__WORK TO COMPLETE__
Return every line of the records below that contains the string "qSketchRegion", matching case exactly.

:: DATA EXTRACT ::

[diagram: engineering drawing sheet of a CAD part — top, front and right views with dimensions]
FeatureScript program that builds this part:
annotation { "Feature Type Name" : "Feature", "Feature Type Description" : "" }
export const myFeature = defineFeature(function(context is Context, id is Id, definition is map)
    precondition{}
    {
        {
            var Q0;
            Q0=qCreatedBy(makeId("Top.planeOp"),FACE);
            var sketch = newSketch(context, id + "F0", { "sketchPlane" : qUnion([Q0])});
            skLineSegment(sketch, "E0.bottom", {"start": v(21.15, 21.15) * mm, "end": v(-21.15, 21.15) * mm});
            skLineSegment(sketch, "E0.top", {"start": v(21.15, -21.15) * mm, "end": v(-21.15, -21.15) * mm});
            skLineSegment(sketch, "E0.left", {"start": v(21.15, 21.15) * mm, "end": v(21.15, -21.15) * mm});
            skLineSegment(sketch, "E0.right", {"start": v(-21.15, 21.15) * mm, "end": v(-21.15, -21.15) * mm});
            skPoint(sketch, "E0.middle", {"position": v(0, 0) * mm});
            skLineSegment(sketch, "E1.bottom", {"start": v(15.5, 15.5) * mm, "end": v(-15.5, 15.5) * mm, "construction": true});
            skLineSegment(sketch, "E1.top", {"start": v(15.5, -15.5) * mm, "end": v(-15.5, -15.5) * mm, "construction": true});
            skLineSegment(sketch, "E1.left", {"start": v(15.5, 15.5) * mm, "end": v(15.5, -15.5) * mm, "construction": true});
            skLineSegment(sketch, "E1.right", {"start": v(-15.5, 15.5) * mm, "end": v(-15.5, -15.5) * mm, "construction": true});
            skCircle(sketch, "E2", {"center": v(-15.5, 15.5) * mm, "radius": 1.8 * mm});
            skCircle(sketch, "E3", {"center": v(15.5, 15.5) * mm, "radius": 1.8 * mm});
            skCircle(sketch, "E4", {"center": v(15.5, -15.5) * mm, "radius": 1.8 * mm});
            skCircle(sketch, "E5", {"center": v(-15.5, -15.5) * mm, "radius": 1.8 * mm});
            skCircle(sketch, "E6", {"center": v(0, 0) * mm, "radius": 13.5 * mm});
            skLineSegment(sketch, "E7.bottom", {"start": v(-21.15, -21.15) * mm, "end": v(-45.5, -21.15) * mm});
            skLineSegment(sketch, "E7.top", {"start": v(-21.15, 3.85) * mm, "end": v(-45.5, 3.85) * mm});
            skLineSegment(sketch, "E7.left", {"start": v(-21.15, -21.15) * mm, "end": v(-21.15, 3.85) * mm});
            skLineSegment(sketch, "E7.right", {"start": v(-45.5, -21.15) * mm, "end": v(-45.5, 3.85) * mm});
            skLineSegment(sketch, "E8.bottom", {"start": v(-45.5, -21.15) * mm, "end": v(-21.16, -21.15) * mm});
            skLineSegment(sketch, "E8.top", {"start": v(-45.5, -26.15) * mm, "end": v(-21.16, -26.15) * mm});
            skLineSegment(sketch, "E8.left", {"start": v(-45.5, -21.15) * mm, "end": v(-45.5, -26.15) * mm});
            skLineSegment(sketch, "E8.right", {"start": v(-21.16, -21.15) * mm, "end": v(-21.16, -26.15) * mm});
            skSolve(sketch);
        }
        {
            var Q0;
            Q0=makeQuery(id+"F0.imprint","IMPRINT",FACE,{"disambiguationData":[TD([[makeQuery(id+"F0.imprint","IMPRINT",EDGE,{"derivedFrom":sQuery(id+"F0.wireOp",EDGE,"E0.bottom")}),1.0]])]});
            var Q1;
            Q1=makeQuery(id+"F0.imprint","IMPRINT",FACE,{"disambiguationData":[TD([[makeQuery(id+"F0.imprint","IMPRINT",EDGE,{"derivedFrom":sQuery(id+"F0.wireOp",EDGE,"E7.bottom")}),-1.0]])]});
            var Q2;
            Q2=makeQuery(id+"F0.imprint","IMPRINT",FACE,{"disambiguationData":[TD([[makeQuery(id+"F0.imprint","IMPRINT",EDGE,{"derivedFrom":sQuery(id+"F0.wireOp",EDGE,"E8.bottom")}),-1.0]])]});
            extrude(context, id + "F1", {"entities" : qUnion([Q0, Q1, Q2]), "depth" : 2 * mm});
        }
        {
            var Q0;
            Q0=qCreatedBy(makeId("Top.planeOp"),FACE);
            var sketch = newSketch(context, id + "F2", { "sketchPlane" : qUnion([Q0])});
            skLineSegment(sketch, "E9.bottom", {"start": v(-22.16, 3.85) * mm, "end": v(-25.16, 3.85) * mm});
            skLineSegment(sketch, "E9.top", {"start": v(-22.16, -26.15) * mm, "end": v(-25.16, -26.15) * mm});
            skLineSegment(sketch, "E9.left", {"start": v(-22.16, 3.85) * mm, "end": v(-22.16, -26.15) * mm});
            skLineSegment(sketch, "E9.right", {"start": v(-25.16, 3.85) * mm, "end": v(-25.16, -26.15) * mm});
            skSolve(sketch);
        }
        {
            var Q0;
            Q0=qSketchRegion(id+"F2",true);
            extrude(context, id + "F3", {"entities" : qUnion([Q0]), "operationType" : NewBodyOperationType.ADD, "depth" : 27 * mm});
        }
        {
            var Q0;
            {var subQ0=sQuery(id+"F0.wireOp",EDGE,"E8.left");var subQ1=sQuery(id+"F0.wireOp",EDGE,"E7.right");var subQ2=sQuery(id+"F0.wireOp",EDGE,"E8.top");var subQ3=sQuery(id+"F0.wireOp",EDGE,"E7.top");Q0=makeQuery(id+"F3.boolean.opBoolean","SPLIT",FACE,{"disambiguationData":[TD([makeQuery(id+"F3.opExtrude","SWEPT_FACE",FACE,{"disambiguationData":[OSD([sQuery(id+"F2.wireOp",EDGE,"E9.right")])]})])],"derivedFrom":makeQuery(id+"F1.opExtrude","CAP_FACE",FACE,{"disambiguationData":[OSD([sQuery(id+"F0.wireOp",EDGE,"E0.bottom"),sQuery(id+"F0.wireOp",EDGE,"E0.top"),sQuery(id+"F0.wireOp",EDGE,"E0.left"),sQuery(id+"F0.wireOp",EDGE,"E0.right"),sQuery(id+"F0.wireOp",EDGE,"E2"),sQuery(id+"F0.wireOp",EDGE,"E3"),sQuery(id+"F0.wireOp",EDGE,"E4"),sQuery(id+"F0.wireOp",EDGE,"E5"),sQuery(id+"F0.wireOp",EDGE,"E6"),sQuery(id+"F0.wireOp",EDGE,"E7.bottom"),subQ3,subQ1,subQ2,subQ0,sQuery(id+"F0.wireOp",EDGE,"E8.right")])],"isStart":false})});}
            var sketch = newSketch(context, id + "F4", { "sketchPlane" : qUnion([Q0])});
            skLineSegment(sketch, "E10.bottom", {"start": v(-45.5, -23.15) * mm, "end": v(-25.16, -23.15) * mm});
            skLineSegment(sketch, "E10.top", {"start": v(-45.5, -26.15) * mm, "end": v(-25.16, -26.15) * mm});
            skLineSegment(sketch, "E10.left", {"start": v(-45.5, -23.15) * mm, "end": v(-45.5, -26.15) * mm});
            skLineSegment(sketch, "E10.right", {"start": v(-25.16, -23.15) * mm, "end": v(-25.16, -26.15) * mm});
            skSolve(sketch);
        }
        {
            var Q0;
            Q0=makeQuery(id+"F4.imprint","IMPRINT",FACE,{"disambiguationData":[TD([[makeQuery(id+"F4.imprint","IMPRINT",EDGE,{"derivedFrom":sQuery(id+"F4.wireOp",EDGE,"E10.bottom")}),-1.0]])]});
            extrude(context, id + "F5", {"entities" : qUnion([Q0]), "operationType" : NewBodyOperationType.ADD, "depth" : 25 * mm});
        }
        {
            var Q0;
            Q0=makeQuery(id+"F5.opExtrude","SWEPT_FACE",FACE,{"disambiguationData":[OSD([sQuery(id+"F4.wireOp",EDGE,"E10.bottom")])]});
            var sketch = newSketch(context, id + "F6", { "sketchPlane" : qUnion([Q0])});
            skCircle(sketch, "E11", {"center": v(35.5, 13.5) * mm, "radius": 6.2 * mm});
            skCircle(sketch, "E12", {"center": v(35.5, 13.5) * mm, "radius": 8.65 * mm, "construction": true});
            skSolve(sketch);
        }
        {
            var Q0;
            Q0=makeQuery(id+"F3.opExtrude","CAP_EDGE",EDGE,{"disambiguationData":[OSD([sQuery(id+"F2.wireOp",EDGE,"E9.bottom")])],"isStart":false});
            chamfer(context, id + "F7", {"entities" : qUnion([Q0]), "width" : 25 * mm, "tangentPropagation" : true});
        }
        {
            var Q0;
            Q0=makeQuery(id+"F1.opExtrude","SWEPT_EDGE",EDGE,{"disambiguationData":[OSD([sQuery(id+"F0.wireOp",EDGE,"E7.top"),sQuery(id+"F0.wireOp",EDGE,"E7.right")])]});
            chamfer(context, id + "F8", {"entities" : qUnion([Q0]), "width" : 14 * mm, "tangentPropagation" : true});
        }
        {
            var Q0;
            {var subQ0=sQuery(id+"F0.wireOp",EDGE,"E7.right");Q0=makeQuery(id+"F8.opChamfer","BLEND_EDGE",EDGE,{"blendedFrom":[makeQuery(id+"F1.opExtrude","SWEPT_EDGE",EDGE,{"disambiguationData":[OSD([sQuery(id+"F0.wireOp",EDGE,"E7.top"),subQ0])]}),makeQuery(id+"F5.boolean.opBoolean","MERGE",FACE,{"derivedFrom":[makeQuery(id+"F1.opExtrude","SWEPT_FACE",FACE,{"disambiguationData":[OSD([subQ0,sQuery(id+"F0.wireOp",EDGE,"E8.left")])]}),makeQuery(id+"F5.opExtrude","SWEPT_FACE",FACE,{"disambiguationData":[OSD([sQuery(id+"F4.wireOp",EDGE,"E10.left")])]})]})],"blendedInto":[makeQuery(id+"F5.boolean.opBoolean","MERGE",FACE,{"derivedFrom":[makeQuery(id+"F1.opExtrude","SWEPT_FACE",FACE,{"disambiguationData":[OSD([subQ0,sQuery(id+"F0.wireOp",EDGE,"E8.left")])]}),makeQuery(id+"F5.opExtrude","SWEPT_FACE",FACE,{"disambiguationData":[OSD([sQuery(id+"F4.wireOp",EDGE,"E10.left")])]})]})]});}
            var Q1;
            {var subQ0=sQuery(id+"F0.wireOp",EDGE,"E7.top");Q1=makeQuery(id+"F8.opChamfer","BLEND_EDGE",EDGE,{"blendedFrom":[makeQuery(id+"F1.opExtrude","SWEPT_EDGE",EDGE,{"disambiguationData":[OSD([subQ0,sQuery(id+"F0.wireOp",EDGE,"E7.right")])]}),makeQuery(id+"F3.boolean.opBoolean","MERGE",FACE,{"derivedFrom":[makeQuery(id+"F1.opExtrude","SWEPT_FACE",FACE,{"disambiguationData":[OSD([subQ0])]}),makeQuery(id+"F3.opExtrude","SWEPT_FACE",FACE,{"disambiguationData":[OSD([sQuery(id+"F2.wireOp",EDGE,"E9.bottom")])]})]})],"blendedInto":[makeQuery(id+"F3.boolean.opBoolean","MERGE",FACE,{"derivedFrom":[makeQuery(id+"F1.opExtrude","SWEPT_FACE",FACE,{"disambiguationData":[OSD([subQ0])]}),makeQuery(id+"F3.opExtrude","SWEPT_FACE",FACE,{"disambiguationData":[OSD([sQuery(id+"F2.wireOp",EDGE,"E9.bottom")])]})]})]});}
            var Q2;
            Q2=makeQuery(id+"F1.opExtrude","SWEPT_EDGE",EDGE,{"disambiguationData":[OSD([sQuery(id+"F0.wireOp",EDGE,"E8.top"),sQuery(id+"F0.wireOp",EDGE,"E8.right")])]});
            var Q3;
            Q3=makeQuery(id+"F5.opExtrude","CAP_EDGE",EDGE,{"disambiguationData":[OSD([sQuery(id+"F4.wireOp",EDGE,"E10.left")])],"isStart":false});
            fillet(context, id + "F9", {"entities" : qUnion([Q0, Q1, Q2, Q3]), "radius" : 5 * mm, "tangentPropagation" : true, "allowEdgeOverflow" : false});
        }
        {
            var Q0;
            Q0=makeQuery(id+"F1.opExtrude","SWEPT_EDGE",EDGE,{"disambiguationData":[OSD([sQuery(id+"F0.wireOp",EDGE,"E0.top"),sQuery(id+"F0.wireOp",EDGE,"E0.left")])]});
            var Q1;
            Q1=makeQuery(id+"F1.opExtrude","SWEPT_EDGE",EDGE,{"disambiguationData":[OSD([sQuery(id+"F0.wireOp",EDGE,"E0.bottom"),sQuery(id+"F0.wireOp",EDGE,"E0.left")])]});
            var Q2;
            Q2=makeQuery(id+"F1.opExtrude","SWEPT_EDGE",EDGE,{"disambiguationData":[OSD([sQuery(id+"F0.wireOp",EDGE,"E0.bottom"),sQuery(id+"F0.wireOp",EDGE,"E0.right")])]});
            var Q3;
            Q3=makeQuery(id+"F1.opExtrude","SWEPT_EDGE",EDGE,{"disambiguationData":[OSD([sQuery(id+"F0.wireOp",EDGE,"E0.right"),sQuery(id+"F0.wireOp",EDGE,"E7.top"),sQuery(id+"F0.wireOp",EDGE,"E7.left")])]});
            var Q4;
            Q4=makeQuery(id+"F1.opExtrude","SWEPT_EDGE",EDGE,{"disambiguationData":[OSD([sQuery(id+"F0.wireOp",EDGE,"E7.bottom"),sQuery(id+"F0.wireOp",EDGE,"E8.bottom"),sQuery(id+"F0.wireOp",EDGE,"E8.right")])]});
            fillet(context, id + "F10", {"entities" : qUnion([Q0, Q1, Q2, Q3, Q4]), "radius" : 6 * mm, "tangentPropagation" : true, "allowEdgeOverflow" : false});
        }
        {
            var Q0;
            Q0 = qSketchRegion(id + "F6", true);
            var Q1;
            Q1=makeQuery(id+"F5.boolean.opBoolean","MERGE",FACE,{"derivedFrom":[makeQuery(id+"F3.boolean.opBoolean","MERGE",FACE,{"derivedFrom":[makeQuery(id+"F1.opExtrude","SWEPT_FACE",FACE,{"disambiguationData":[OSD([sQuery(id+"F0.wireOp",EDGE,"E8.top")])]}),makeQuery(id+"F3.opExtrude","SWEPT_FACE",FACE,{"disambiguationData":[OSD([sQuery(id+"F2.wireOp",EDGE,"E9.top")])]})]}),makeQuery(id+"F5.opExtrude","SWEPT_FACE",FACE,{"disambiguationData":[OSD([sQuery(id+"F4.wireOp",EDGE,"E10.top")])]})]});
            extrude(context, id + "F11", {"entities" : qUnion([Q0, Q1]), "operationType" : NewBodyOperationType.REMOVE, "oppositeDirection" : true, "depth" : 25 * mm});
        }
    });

:::

__ANSWER FOR THE TASK__
            Q0=qSketchRegion(id+"F2",true);
            Q0 = qSketchRegion(id + "F6", true);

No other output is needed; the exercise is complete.